A huge chunk of ice larger than the state of Rhode Island has broken an Antarctic ice shelf, according to the European Space Agency. The floating mass covers more than 1,600 square miles, making it the world’s largest iceberg, agency officials said.
The iceberg, nicknamed A-76, calved from the Ronne Ice Shelf in the Weddell Sea. On May 13, the European Space Agency’s twin Copernicus Sentinel-1 satellites spotted the giant patch of ice.
The United States National Ice Center – which is operated by the National Oceanic and Atmospheric Administration, Navy, and Coast Guard – confirmed the calving event the next day and recorded the A-76’s position in the Weddell Sea.
“Iceberg A-76 calves on the western side of the Ronne Ice Shelf in the Weddell Sea and is currently the largest iceberg in the world,” the organization tweeted Friday.
The finger-shaped iceberg is about 105 miles long and 15 miles wide, according to the European Space Agency. Its total area is more than 70 times that of Manhattan, New York.
It’s not uncommon for an ice shelf to break loose, and calving events naturally occur as these sprawling frozen platforms move forward and contract. In recent decades, however, scientists have said that climate change is causing worrying changes throughout the Antarctic region. Global warming can, for example, accelerate the retreat of an ice shelf and cause it to collapse, according to the National Snow and Ice Data Center.
The European Space Agency said the biggest iceberg title was previously held by a piece of ice called the A-23A. This iceberg, which covers an area of just under 1,500 square miles, is also currently afloat in the Weddell Sea.

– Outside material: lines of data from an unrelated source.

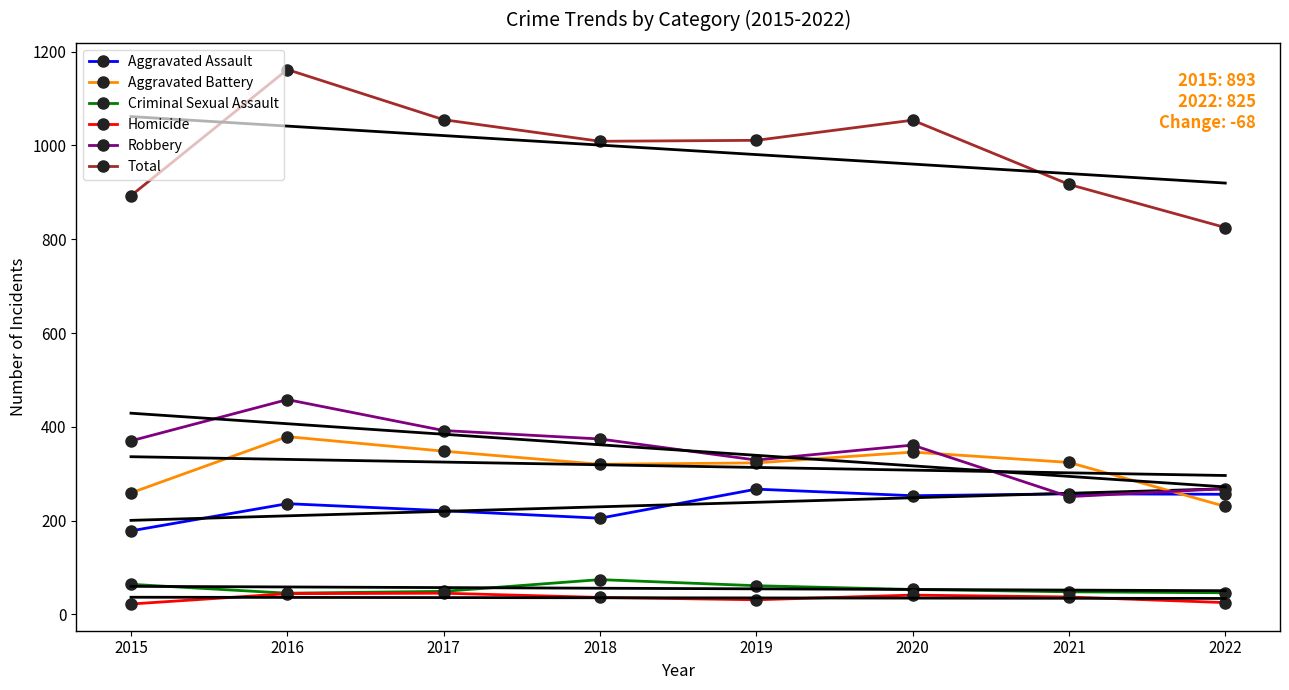

True or false: Robbery and Homicide intersect in this chart.

False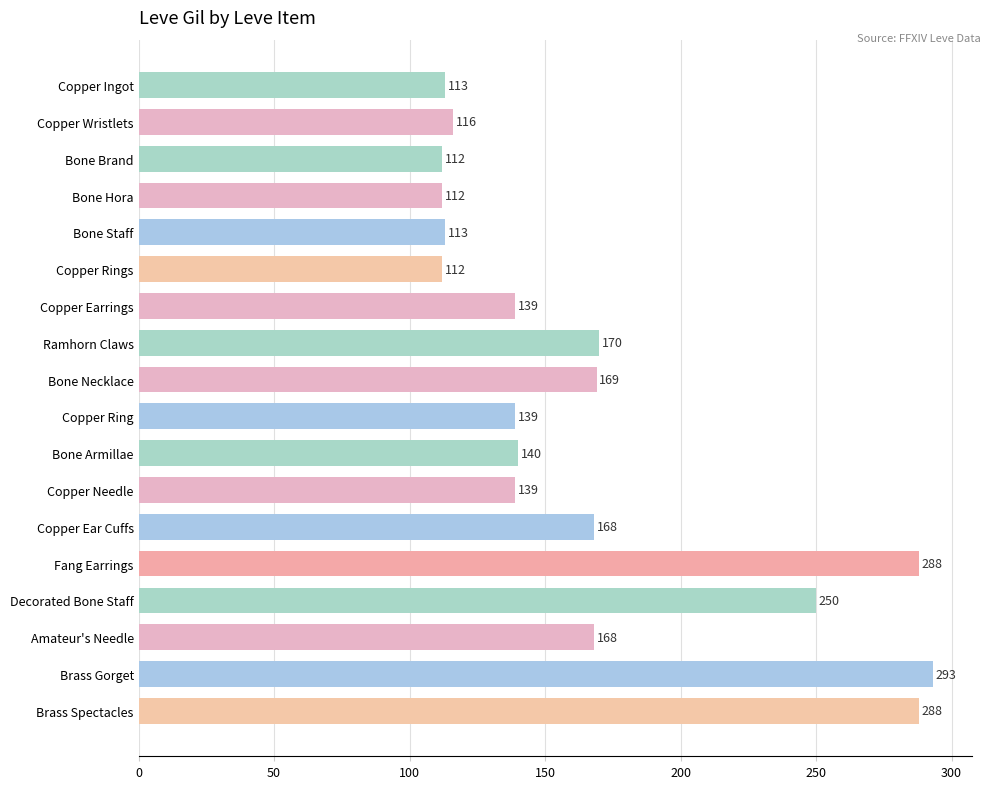

At which label is the value closest to 202?

Ramhorn Claws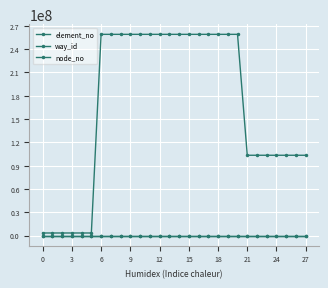

What is the minimum value shown in the chart?

1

Although the A-76 is huge, it is still almost three times the size of the largest iceberg in recorded history. This designation belongs to an iceberg named B-15 that calved off the Ross Ice Shelf in Antarctica 21 years ago. The B-15 iceberg covered more than 4,200 square miles when it broke off, according to NASA’s Earth Observatory.
Icebergs get their names based on where and when they were first sighted. Antarctica is divided into quadrants, with the letters A, B, C and D used to denote the different regions. A sequential number is then assigned to each newly identified iceberg. As such, the A-76 was spotted in the Bellingshausen / Weddell Sea quadrant and was the 76th iceberg followed by the US National Ice Center.
An iceberg that forms from another previously named iceberg then receives a sequential letter at the end of its name.